In my direnv config (.envrc) for the directory I write:
PATH_add .venv/bin
To add all the virtualenv executables to PATH. Now I can just call "python/pip" directly and never have to worry if I'm inside my virtualenv or not.N.B. for this you need to update poetry config to ensure virtualenvs are placed in the project directory vs. the default centralised location
. .venv/bin/activate
Setting up just the PATH may confuse some tools.
full_clean vs Form.full_clean vs DRF. It's just an absolute shit show.
Even if it is better, it's just annoying and not worth the benefits.
For us the overall benefits outweigh the drawbacks but I get angry every time when I need to do a model validation.
And for what use-cases does Poetry not work, if any?
but, it is fair to say, if you've never experienced a versioning issue then you wouldn't find poetry amazing.
I've been using pip-tools for some time, I think it solves the other 20% of the problem for me in a simple way that I like. Poetry et al seem to be trying to do too much - ymmv.
The iterations on packaging that don't really seem to ever get it right are, I think, frustrating to the community where the core likes to advertise a "Zen of Python" "one way to do things" mantra, but can never really get 100% of the packaging problem sorted out in a clean way in spite of several communities seeming to figure it out.
The communication on what to do is a disaster. Look at non obsolete https://packaging.python.org/en/latest/tutorials/packaging-p... - my dude, their pyproject.toml doesn’t even specify a dependencies section, which is 99% of the value proposition of packaging.
Doesn't it though? https://packaging.python.org/en/latest/guides/writing-pyproj...
I have been impressed that they're making progress though - wheels solve some problems conda used to solve; so doing ML stuff that is based on conda I can usually just use regular pip packages now which is very nice.
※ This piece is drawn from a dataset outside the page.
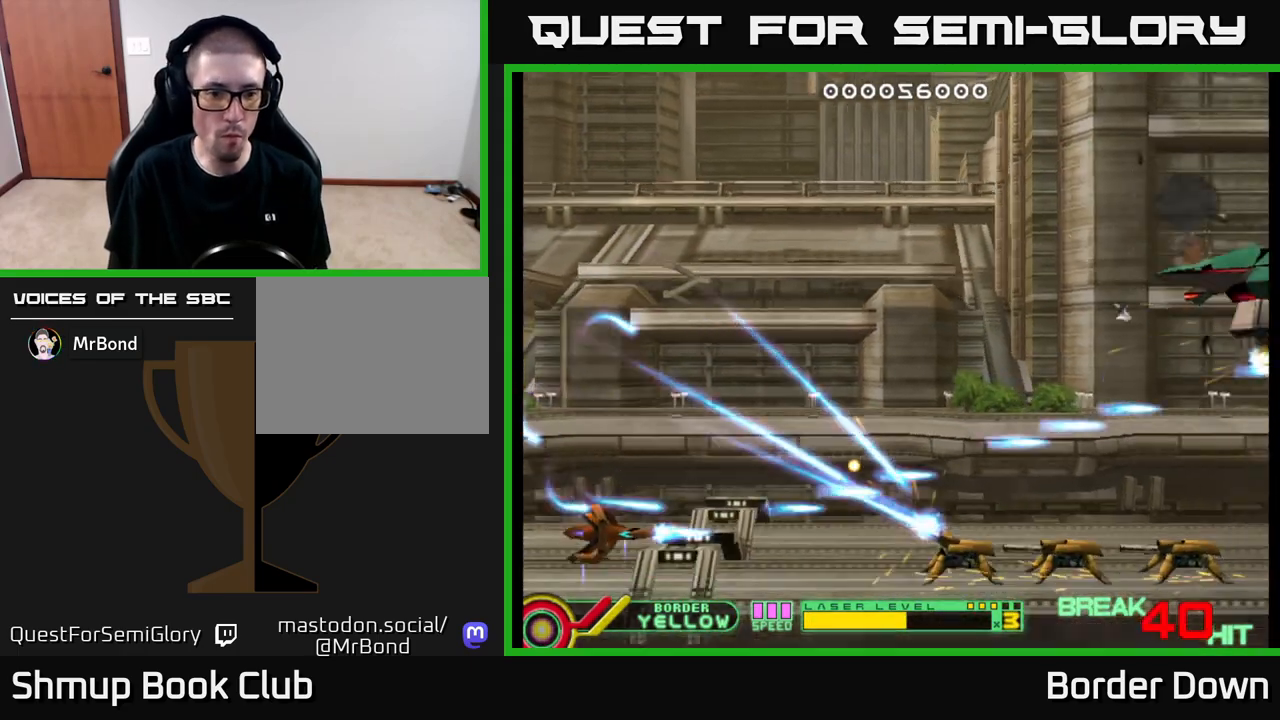
{"buttons": ["DPAD_UP", "DPAD_RIGHT"], "left_stick": "center", "right_stick": "center", "events": [[167, "DPAD_DOWN", "down"], [217, "DPAD_DOWN", "up"], [450, "DPAD_UP", "down"], [483, "DPAD_RIGHT", "down"], [500, "A", "up"]]}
It's been repeatedly not solved by the new tool the Python ecosystem comes up with every few years, IME. (It reminds me of an old quote I can't find about how every new version of C++ contains new features to fix the problems with the new features in the previous version of C++)
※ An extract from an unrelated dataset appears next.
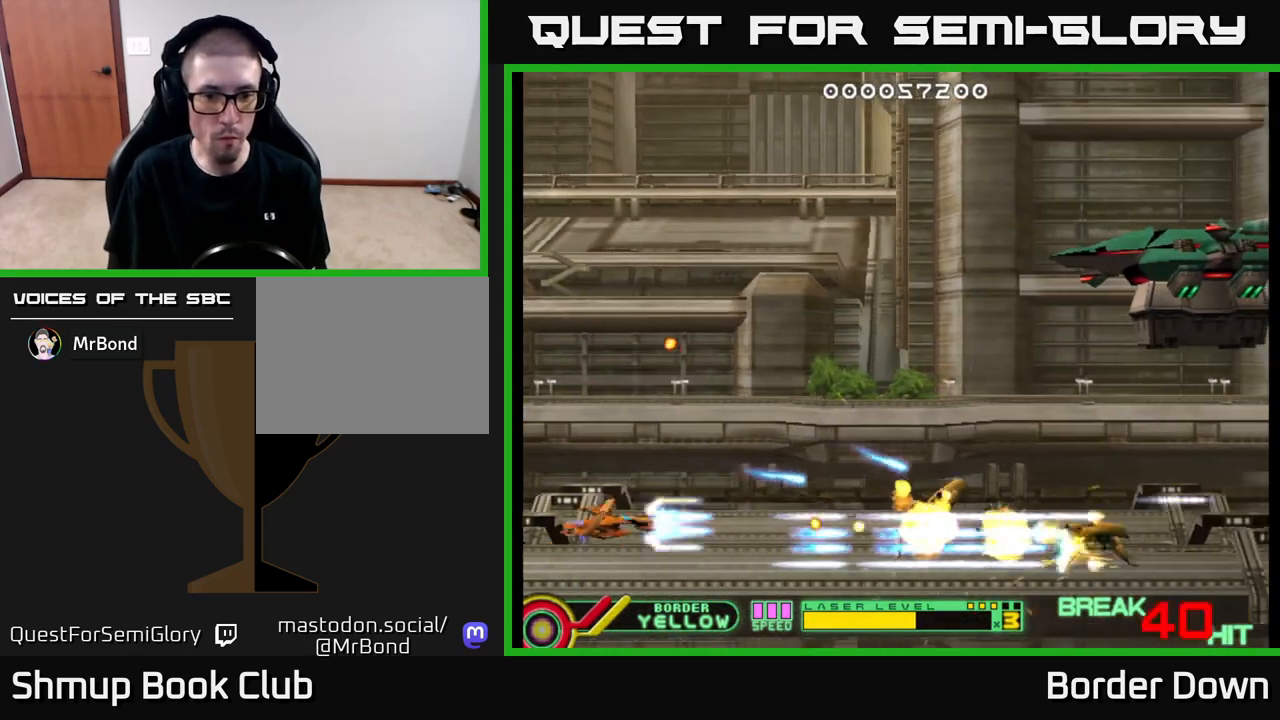
{"buttons": ["A", "DPAD_UP", "DPAD_RIGHT"], "left_stick": "center", "right_stick": "center", "events": [[33, "DPAD_RIGHT", "up"], [67, "A", "down"], [150, "A", "up"], [200, "A", "down"], [267, "A", "up"], [300, "DPAD_RIGHT", "down"], [333, "A", "down"], [400, "A", "up"], [450, "A", "down"]]}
RUN poetry install --only main
Is this true though? At the end of it they both need python packages and some system dependencies installed (let's ignore models and data for now).
Why is there umpteen tools for doing this in python when there isn't in other languages? I have to deploy both web apps and ML models, the first thing I do is convert any project to use pyproject and poetry.
Whilst Poetry comes with it's own issues I've not had a project yet that this doesn't work for and wish the wider community would just settle on one method. Instead we have stuff coming in with various conda incantations, pip, pipx, poetry, setuptools, setup.py!
Deployment of ML models needs a decent solution too, half the ML code I get goes and fetches stuff from NLTK or Huggingface at runtime. Some of it (like the LLAMA models) needs various API keys set and EULAs agreed to before it'll run, then pings back to Huggingface each time you run it to check the EULA again! This makes life difficult when trying to deploy and adds this massive dependency on 3rd party services.
I think the reason Python has so many things is simply because most other languages throw their arms up and say "system stuff, not my problem" (rust is an excellent example of this, the build.rs is basically the same thing as a setup.py, except less standard, and currently lacks from what I've seen is any kind of systematic solution like cibuildwheel), whereas Python has always been trying to do something to address it.
By this I mean creating an app bundle that contains the dependencies but for another platform than the one we are bundling on.
But if you just mean that you want to gather the dependencies for a platform other than your build host: this should be possible with the help of Poetry and PDM since they both perform cross-platform resolution.
But from what I understand pip cross-environment usage needs the requirements.txt file to be generated on the environment it is going to be run on. The solution of copying in the same requirements text for installing the packages locally might not work in the container.
My approach is to just use Docker, no virtualenvs. I get that you might run into the multiple interpreters issue in theory but across multiple projects in the past 5 years I haven't seen that. Also, this might no longer be true but avoid using Alpine. If you're deploying Django there is no reason to optimize image size and Alpine has a lot of things which are missing (i.e. at least a couple of years ago, wheels where not supported leading very slow build times).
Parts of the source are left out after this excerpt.